Testo selezionato -
#####
Il risultato di questa vasta sperimentazione pluriennale condotta
dal Dipartimento di Scienze, Tecnologie e Mercati della Vite e del
Vino della facoltà di Scienze Naturali Fisiche e Matematiche
dell’Università di Verona in collaborazione con il Parco Scientifico
di Verona (Star) e con il consorzio Terre di Fumane, è stato
presentato nell’ambito del convegno Progetto AmarOne: un modello di
collaborazione tra Università, Istituzioni e Aziende tenutosi, lo
scorso 18 maggio, a Villa Ottolini Lebrecht, sede del corso di
laurea in Scienze e Tecnologie Viticole ed Enologiche della facoltà
di Scienze Matematiche Fisiche e Naturali dell’ateneo veronese.
L’équipe scientifica, coordinata dal responsabile Roberto Ferrarini,
docente di Enologia, ha svolto una ricerca articolata con lo
sviluppo di protocolli per valutare l’impatto delle diverse
condizioni termoigrometriche sulle velocità di appassimento delle
uve e ha studiato il loro effetto sul metabolismo dell’acino, in
particolare per le specie Corvina, Corvinone e Rondinella per le
quali sono stati formulati modelli matematici in grado di meglio
gestire il processo di appassimento.
“La fattiva collaborazione tra mondo della Ricerca, settore
produttivo e istituzioni – sottolinea Roberto Ferrarini,
responsabile scientifico del progetto - nasce nella fattispecie dal
consenso avuto nell’ultimo decennio dal vino Amarone. Un fenomeno
interessante nel panorama del mercato internazionale dovuto alle
particolari condizioni pedoclimatiche del territorio veronese della
Valpolicella e in particolare alla tecnica di appassimento delle uve
di cui si avvale”.
#####
Elenco dei dati -

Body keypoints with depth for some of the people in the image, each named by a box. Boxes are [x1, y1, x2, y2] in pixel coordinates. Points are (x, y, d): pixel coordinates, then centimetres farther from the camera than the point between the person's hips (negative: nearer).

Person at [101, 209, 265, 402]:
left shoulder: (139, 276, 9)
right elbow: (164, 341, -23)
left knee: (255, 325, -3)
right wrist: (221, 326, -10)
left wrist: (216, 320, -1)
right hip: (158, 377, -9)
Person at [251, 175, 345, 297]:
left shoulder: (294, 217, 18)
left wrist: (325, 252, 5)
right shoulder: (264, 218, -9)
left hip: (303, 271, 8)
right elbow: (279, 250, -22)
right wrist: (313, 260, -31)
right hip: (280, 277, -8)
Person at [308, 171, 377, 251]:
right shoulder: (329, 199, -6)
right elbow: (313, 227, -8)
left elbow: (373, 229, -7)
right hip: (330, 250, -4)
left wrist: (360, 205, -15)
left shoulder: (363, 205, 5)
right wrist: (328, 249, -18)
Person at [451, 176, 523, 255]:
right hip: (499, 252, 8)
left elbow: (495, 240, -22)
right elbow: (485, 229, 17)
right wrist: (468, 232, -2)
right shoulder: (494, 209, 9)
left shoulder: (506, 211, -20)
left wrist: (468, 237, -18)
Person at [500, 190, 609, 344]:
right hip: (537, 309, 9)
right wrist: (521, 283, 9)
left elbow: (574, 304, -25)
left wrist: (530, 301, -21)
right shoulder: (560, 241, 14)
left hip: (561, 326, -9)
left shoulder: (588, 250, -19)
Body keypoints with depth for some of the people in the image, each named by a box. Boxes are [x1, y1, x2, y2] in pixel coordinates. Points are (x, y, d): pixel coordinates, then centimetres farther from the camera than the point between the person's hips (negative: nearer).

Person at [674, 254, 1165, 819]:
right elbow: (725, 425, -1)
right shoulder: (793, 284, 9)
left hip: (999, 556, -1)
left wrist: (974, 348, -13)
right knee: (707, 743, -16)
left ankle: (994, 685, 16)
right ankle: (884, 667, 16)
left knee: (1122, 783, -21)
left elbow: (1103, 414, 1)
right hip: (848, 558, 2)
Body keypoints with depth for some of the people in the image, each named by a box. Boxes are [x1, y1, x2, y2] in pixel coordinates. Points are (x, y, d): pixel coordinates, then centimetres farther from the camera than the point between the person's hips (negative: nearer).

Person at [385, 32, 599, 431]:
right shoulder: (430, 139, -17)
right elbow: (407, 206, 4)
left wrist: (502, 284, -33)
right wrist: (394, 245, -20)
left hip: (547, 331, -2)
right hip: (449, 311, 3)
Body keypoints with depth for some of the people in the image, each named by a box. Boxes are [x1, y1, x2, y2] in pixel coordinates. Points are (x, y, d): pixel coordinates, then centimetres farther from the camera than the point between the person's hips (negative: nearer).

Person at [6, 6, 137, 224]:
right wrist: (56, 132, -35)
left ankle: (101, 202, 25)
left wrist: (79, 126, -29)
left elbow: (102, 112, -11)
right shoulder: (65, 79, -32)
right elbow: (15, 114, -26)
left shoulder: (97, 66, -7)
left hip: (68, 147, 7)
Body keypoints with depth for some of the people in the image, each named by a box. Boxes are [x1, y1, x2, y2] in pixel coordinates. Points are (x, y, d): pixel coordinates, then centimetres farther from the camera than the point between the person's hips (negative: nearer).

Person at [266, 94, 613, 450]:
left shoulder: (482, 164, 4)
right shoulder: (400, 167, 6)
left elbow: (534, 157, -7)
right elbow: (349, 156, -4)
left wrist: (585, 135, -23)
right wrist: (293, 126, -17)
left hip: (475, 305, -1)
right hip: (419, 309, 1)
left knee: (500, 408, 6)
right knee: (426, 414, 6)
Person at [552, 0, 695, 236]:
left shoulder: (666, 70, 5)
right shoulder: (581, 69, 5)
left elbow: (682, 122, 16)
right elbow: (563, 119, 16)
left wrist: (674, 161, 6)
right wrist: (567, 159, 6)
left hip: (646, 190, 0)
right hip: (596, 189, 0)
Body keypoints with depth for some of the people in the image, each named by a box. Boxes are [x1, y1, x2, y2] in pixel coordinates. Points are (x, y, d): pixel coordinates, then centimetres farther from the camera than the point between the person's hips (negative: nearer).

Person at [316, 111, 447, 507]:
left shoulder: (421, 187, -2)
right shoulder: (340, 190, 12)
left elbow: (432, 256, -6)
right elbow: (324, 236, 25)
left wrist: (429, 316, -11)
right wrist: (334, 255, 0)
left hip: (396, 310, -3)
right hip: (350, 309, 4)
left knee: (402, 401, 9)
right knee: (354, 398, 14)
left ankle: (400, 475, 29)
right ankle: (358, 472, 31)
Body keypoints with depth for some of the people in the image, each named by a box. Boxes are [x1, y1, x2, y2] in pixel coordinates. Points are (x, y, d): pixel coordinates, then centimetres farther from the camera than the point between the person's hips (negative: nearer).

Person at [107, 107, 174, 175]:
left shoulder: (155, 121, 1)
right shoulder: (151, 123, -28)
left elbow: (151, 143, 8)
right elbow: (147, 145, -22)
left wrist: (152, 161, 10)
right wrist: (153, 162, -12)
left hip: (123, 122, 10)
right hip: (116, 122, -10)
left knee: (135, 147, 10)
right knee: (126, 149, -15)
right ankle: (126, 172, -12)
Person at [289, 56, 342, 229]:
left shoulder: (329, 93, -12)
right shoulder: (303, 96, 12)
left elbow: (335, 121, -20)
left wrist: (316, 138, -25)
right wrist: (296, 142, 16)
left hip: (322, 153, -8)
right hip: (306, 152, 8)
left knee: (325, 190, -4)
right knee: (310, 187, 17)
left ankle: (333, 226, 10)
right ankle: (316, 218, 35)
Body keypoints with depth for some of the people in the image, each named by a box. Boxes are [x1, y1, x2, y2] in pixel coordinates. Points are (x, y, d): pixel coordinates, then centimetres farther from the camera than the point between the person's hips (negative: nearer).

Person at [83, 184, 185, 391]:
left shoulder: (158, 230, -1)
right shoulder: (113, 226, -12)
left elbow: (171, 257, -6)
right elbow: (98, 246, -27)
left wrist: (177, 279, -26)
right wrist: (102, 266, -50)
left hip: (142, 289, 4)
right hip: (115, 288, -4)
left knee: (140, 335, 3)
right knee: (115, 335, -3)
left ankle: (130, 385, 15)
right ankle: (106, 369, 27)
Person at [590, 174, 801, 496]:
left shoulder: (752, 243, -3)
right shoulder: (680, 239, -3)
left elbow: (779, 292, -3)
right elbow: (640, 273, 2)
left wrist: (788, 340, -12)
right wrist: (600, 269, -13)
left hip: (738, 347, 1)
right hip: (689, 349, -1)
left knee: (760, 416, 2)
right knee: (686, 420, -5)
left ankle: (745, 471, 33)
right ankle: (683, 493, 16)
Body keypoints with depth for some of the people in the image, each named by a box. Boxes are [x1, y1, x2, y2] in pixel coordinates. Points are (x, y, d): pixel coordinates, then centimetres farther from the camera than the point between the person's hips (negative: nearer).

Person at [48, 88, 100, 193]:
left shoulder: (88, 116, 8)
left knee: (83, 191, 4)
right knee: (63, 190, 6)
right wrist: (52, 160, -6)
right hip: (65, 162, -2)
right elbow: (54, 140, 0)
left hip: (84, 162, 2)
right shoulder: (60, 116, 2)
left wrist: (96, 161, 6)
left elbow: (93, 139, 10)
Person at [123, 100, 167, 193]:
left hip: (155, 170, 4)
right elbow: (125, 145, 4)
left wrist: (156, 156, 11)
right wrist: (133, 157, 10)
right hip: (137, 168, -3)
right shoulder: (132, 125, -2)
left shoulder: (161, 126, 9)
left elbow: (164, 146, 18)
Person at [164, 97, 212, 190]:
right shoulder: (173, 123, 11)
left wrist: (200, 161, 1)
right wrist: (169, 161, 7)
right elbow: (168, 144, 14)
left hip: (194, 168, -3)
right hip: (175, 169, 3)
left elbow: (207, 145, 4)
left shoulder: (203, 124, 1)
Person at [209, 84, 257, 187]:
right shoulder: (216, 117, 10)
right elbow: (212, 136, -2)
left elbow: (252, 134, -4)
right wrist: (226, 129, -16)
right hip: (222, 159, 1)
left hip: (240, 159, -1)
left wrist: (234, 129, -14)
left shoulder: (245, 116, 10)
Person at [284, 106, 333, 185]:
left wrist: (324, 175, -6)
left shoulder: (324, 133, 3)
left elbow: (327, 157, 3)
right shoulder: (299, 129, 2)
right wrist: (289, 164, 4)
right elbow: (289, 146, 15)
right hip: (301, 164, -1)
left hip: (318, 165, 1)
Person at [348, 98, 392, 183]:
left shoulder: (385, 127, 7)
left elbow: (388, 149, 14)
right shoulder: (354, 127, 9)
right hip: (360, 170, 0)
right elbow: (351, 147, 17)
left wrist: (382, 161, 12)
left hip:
#####
Enunciato del problema - Si traduca in inglese la seguente frase del testo selezionato: «L’équipe scientifica, coordinata dal responsabile Roberto Ferrarini, docente di Enologia, ha svolto una ricerca articolata con lo sviluppo di protocolli per valutare l’impatto delle diverse condizioni termoigrometriche sulle velocità di appassimento delle uve e ha studiato il loro effetto sul metabolismo dell’acino, in particolare per le specie Corvina, Corvinone e Rondinella per le quali sono stati formulati modelli matematici in grado di meglio gestire il processo di appassimento.»

Soluzione del problema - The scientific team, coordinated by its head, Roberto Ferrarini, professor of Enology, carried out a wide-ranging study that developed protocols to assess the impact of different temperature and humidity conditions on the drying rates of the grapes, and examined their effect on the metabolism of the berry, particularly for the Corvina, Corvinone and Rondinella varieties, for which mathematical models were formulated that can better manage the drying process.